South Korea's central bank raised its inflation forecast for this year on higher oil prices and rising food costs after a devastating outbreak of foot-and-mouth disease.
The consumer price index will rise 3.9 percent in 2011, the Bank of Korea said Wednesday in issuing a revised economic outlook. Inflation had been forecast to increase 3.5 percent in the previous report in December.
South Korean inflation has been rising and recently hit levels not seen in more than 2½ years. The central bank has taken the threat seriously and raised its key interest rate four times since July. The most recent increase came last month.

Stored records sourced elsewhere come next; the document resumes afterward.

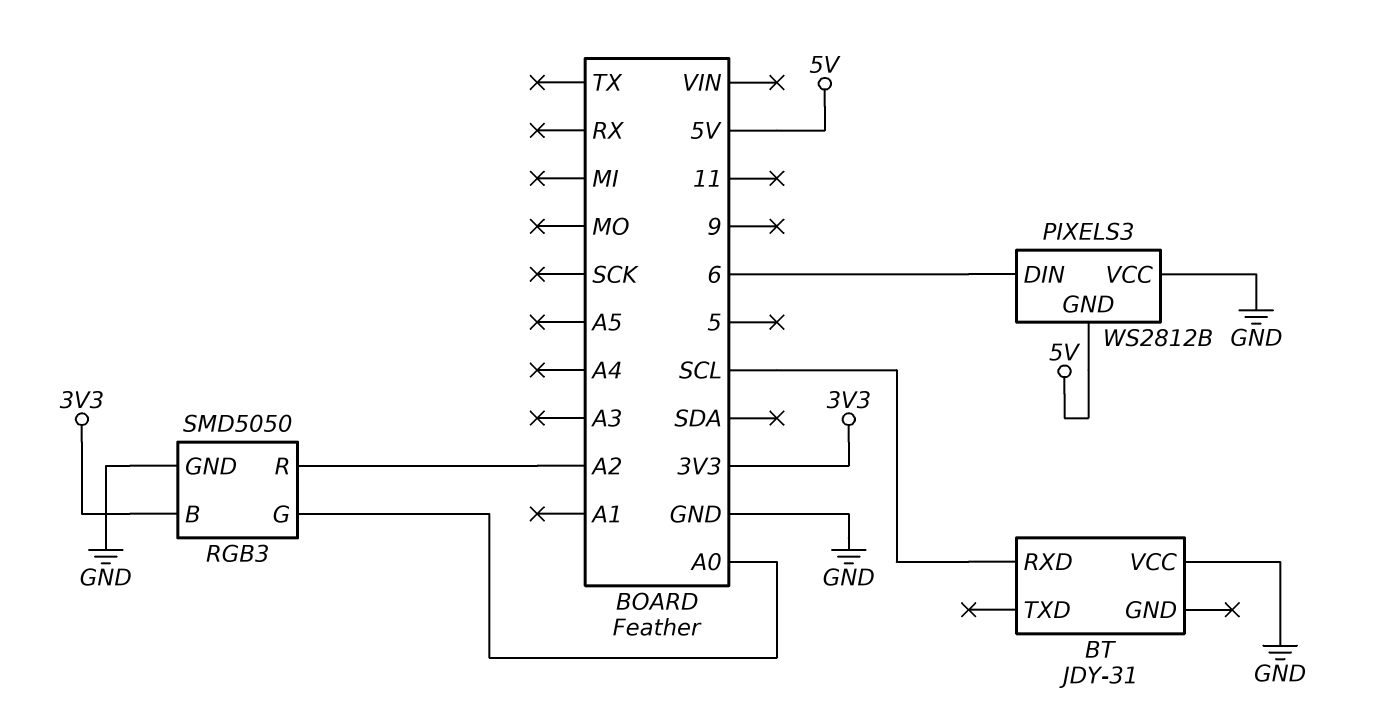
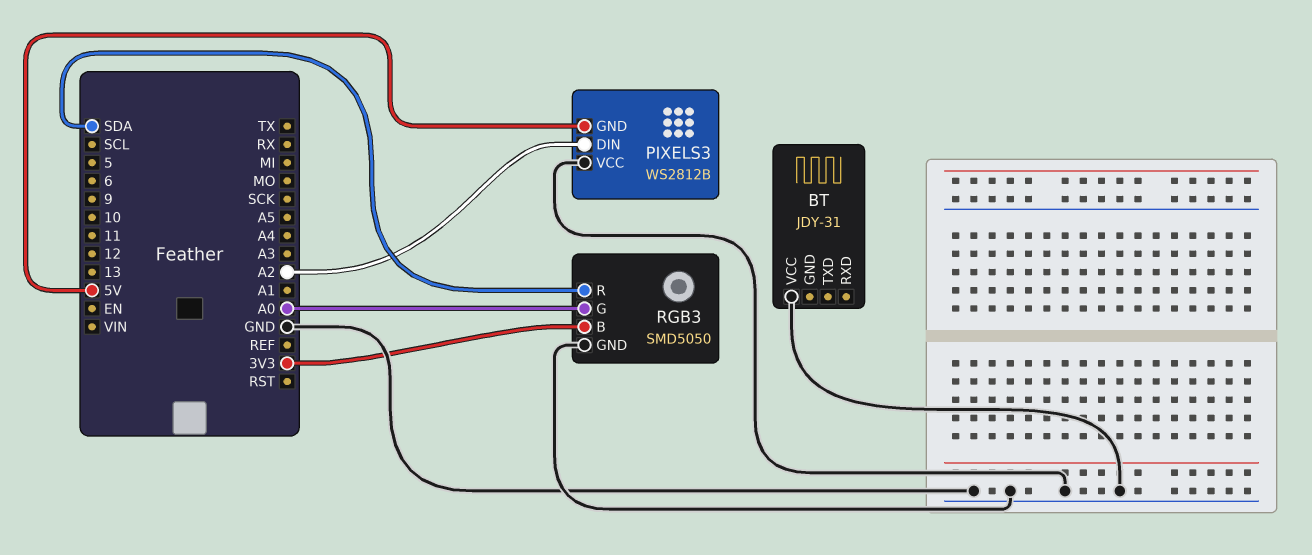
BT pin RXD: SCL -> none
PIXELS3 pin DIN: 6 -> A2
RGB3 pin R: A2 -> SDA

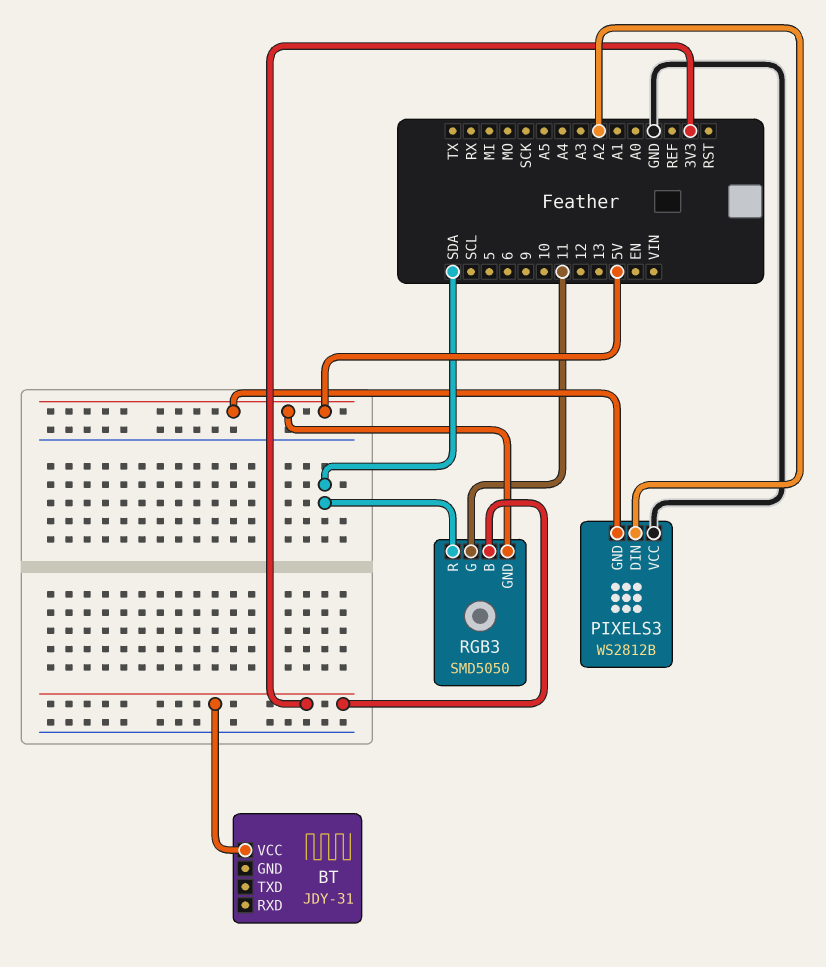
BT pin VCC: GND -> 3V3
RGB3 pin G: A0 -> 11
RGB3 pin GND: GND -> 5V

The bank's rate-setting monetary policy committee left its benchmark borrowing cost unchanged at 3 percent at a monthly policy meeting Tuesday. It warned, however, that inflation remains a threat and used hawkish wording in its statement accompanying the decision to suggest further rate hikes in coming months.
The revised economic outlook also drove home that inflation is unlikely to be stamped out easily.
"Consumer prices are expected to stay on a fast rising track throughout this year," the report said. The upward revision was "mainly due to supply-side pressures such as high oil prices and the outbreak of foot-and-mouth disease," the bank said.
Resource-poor South Korea imports virtually all of its crude oil so rising prices increase its import bill. The country was hit late last year by an outbreak of foot-and-mouth disease that has led to mass culls of animals, mostly pigs.
Consumer prices increased 4.7 percent in March from the year before, the government announced this month, as costs for food and gasoline rose. It was the biggest increase in monthly inflation since a reading of 4.8 percent recorded in October of 2008.
Inflation is a concern not just in South Korea. Central banks in other countries including China, India and Brazil, have been raising interest rates to battle rising prices.
The International Monetary Fund has identified South Korea as one of the members of the Group of 20 leading advanced and developing economies where inflation may be "overheating."
South Korea's economy, Asia's fourth largest after China, Japan and India, grew a revised 6.2 percent last year, recovering from an expansion of 0.3 percent in 2009 when it was hit by the global slump that followed the financial meltdown of late 2008.
The BOK maintained its forecast that economic growth will slow this year to a more sustainable level of 4.5 percent, though slightly revised the outlook for next year to 4.8 percent from the previous 4.7 percent.
The bank cited expected stronger economic growth in the United States and increased expansion in world trade in making the forecasts.